Every day, Jude tries to prove that he’s strong and true.
He texts me from wherever he goes, and tells me he loves me and holds me at night. Every night, I have nightmares...about Zoe dying, about Jude sleeping with her...about all of it. Sometimes I wake up screaming. When I do, Jude holds me and soothes me.
We decide to sell our house and move to Portland to start over. I’ve always loved the mountains and the sea, and Portland is a metropolis near both, just waiting for us to start anew in.
On the night we sell our home, I stand in the doorway of our guest room, staring at the empty walls. It’s how Jude finds me when he comes home from work.
Coming up behind me, he wraps his arms around my waist.
“Are you okay?”
I nod. “It’s just... This house was supposed to grow our family. We were supposed to flourish here.”
“Our new house is beautiful,” Jude reminds me. “We’re going to have our baby there, Co. She’ll have a beautiful nursery, and then we’ll have more babies. And our life is going to be grand.”
“Make love to me, Jude,” I say softly. He glances down at me sharply, and I nod.
“It’s been a long three months, Jude. I think I need this...to heal. I need to make you mine again.”
“I’ve always been yours,” he growls against my lips before he kisses me. “I’ll always be yours.”
He carries me into our bedroom and lays me gently on the floor.
“Has your doctor approved this?” he asks, and he’s so so concerned and gentle.
I nod. “Yeah. I can resume all normal activity. Our baby is fine.”
We make love on the floor, surrounded by blank walls. It doesn’t matter. My husband makes me his again, and his hands are everywhere and he’s mine.
He’s mine.
He doesn’t fuck me, he makes love to me. My chest swells with emotion, and he’s so gentle, so loving. He touches me with reverence and stares at me with such a soft look in his eyes.
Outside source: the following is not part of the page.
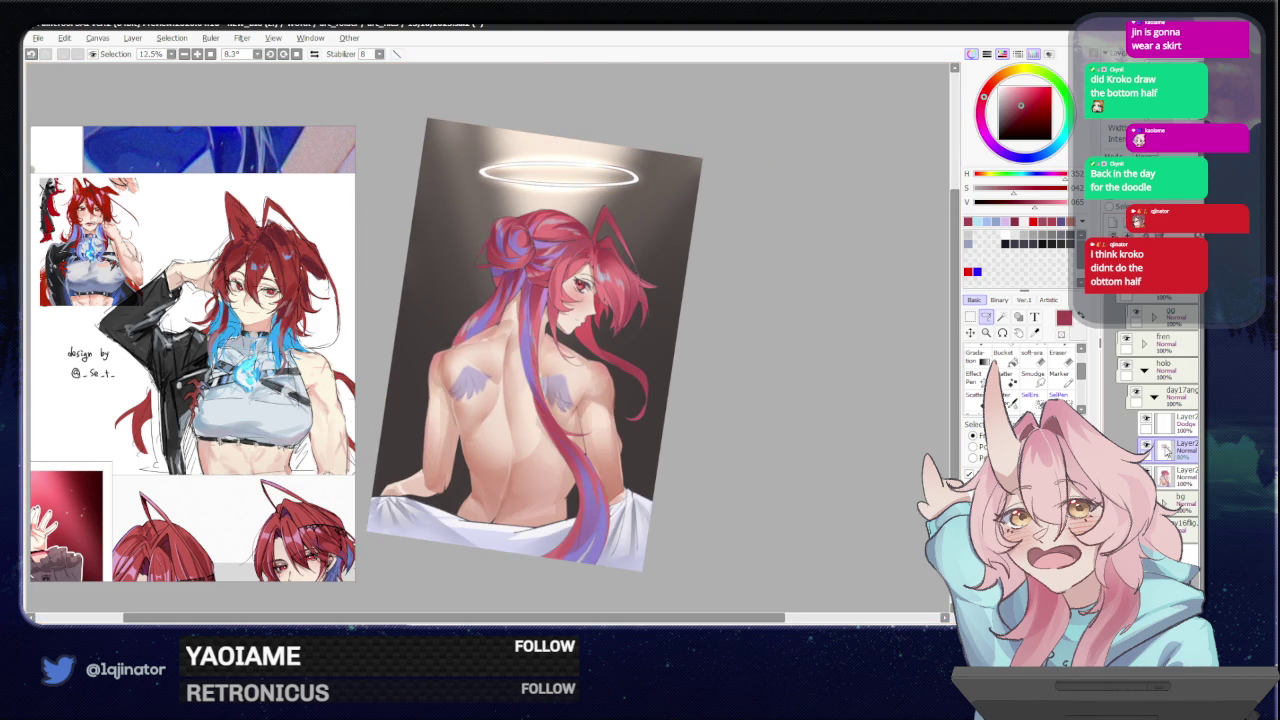
- Zoom in on the face and sample the dark crimson near the eye
scroll(593, 373, up, 2)
scroll(593, 373, up, 2)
The gold in them turns liquid, and I kiss him softly, my lips melting into his. He pulls me close closer closer. He rocks with me, and we come together, and it’s a meeting of souls, not just a joining of bodies. We’re one again.
We’re Corinne and Jude, and we both feel it.
“Don’t hurt me again,” I tell him afterward as my head rests on his chest. “Just don’t.”
“I won’t.” His words are quiet, his grip is strong. He holds me like the world is ending, and in a way, it did.
Our world ended. And then it started again. It started over, and it started better.
We’re stronger now than ever before, and we won’t be vulnerable to something like this again. I feel that in my bones.
I close my eyes tight and let my husband hold me, and I know that everything is going to be all right. Maybe not today, but someday.
I am strong, and our wounds will heal, and our scars will fade.
That’s what scars do.
It has to be enough.
“Will you stay with me?” Jude asks, long after the flush in our cheeks has faded and we’re still clinging together.
I nod, and my cheek scrapes against his chest.
I remember lying like this with him in Hawaii, on our honeymoon. We were on the cusp of a life together, and we were so naive and new.
We’re battered now, but we’re stronger.
We’re older, but we’re wiser.
We’re better now. So much better than before.
“Yes,” I tell him. “I’m staying. You’re my home.”